> _Source extract_:

※ ※ ※

Skip to content

Latest commit

 

History

History
351 lines (328 loc) · 17.3 KB

RELEASE_NOTE.md

File metadata and controls

351 lines (328 loc) · 17.3 KB

Release Notes of the Log Layout Based HDF5 Virtual Object Layer

Version 1.4.0 (Jan 13, 2023)

  • New features

    • Support fill mode. See commit 8aee024
    • Support NetCDF4. By setting the two VOL environment variables HDF5_VOL_CONNECTOR and HDF5_PLUGIN_PATH, NetCDF4 programs now can write data to files in log layout through the Log VOL connector. See PR #15.
    • Support opening and operating an existing regular HDF5 file.
    • Support using the Log VOL connector as a pass-through VOL connector when performing writes.
      • When performing writes, users can specify and choose other VOL connectors as the underlying VOL connectors of the Log VOL connector. See PR #33.
      • When the pass-through feature is enabled, it asks the underlying VOLs to use collective MPI I/O. See PR #42.
      • For its usage, refer to the User Guide in doc/usage.md.
    • Support VOL connector interface version 3.

※ ※ ※

> _Supplied records_:

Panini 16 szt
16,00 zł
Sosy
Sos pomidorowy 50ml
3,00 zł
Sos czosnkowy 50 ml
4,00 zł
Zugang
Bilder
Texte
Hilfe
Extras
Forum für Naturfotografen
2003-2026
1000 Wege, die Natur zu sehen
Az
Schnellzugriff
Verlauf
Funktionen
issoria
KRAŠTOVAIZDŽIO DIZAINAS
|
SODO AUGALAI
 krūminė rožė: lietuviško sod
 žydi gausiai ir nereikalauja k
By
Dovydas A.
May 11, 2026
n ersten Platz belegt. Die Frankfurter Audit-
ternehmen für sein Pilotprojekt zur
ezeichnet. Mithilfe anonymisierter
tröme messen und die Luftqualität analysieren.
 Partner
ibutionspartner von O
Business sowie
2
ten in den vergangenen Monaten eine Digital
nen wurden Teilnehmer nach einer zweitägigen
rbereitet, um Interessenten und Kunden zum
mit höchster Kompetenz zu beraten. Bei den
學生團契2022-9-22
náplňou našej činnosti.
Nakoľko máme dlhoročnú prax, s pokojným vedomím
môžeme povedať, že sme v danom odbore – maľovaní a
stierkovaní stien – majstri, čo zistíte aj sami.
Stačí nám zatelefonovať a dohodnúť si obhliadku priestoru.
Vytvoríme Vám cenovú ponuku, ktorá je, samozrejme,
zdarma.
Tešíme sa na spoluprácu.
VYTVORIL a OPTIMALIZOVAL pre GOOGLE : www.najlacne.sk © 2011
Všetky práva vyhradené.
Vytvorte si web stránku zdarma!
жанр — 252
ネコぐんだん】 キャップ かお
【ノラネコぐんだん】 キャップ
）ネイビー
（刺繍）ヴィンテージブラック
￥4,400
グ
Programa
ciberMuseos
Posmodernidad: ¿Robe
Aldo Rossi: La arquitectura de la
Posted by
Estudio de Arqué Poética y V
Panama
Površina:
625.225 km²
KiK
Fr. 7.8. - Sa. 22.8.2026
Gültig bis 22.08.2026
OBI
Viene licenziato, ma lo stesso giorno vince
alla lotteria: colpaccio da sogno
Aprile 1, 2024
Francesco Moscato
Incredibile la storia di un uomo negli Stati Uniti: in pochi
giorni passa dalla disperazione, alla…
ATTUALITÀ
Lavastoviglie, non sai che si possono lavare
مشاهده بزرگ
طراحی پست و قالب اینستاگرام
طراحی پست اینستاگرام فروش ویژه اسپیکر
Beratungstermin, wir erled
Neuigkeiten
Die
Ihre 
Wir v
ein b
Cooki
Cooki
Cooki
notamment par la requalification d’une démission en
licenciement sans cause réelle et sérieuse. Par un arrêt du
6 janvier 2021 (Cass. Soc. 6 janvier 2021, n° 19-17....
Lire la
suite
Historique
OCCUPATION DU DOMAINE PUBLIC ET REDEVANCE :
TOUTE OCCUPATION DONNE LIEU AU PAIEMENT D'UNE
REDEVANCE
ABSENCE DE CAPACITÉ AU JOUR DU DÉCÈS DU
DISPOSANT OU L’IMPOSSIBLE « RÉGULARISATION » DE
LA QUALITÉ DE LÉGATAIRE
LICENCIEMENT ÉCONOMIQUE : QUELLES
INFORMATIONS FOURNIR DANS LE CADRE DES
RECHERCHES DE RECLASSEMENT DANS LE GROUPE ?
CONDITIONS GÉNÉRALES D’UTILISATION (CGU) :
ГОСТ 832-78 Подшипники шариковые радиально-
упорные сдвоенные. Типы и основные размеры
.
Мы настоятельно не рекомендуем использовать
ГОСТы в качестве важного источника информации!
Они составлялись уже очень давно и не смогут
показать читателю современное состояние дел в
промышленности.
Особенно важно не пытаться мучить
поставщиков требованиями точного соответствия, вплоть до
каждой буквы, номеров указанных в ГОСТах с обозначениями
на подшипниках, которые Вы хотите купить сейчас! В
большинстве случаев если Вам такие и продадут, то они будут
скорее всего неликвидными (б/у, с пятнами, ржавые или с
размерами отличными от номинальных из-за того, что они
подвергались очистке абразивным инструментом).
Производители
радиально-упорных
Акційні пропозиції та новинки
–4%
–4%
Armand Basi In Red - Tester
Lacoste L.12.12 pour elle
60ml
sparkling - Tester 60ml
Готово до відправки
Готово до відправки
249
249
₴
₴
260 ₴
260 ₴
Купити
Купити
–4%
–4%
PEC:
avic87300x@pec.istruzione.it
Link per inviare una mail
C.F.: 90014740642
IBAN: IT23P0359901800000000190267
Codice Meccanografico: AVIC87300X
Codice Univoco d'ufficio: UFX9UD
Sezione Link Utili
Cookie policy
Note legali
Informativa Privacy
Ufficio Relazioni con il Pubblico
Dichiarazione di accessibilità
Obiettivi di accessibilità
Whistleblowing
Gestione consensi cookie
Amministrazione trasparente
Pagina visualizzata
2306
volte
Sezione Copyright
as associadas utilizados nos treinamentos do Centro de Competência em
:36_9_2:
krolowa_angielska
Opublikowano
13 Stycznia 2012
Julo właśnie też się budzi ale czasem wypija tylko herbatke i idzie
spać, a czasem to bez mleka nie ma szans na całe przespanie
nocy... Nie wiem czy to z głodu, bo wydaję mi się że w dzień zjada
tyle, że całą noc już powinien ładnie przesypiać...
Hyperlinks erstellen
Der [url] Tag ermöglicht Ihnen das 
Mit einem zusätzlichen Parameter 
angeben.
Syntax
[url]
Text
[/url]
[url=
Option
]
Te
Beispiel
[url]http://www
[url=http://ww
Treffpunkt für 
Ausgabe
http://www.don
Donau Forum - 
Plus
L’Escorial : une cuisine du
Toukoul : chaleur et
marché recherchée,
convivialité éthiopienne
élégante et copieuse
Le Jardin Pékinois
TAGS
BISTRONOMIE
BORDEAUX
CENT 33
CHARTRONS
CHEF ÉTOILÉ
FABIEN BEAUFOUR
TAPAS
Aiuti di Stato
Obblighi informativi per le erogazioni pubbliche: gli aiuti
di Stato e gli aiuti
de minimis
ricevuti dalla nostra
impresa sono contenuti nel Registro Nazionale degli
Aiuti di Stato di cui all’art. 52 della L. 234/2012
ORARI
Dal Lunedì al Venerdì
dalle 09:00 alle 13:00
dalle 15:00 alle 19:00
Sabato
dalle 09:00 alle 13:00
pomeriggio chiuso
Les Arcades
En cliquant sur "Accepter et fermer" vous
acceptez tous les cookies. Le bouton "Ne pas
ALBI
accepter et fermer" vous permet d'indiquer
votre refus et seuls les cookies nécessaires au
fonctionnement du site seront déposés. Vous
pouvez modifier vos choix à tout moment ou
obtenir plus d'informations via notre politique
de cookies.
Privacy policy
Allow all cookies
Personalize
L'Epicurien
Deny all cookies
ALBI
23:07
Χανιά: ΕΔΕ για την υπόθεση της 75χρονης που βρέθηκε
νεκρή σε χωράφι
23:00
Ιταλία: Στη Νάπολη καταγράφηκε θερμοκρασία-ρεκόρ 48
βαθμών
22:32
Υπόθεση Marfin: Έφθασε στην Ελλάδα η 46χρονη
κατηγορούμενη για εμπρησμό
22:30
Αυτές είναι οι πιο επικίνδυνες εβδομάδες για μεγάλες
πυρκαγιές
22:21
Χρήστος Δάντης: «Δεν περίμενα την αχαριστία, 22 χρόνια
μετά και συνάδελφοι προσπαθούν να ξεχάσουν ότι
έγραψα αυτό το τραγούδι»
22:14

※ ※ ※

> _Your tasks_:
1: According to the Log VOL release notes, which two environment variables let NetCDF4 programs write data to files in log layout?
2: Reproduce the stretch of the Log VOL release notes from "RELEASE_NOTE.md" through "(Jan 13, 2023)".
3: Take the Log VOL release notes further, starting after their last line.

> _Answers to each task_:
1: HDF5_VOL_CONNECTOR and HDF5_PLUGIN_PATH.

2:
RELEASE_NOTE.md

File metadata and controls

351 lines (328 loc) · 17.3 KB

Release Notes of the Log Layout Based HDF5 Virtual Object Layer

Version 1.4.0 (Jan 13, 2023)

3:
    • Support of stacking the Log VOL connector on top of the Cache and Async VOL connectors.
  • New optimization

    • Master file opened by rank 0 only when subfiling is enabled. This significantly improves the file close time. See commit 99f813a.
  • New Limitations

    • The Log VOL connector currently does not support multiple opens of the same file.
  • New APIs

    • H5Pget_passthru. See PR #33.
      • Signature
        herr_t H5Pget_passthru(hid_t faplid, hbool_t *enable);
    • H5Pset_passthru. See PR #33.
      • Signature
        herr_t H5Pget_passthru(hid_t faplid, hbool_t *enable);
  • API syntax changes

    • H5Pget/set_subfiling property type changed to int
      • Signature
          herr_t H5Pset_subfiling (hid_t fcplid, int  nsubfiles);
          herr_t H5Pget_subfiling (hid_t fcplid, int *nsubfiles);
        fcplid is the file creation preperty list ID.
      • Allows setting the number of subfiles including disabling/enabling subfiling. See PR ##32.
        • When nsubfiles is 0: disable subfiling.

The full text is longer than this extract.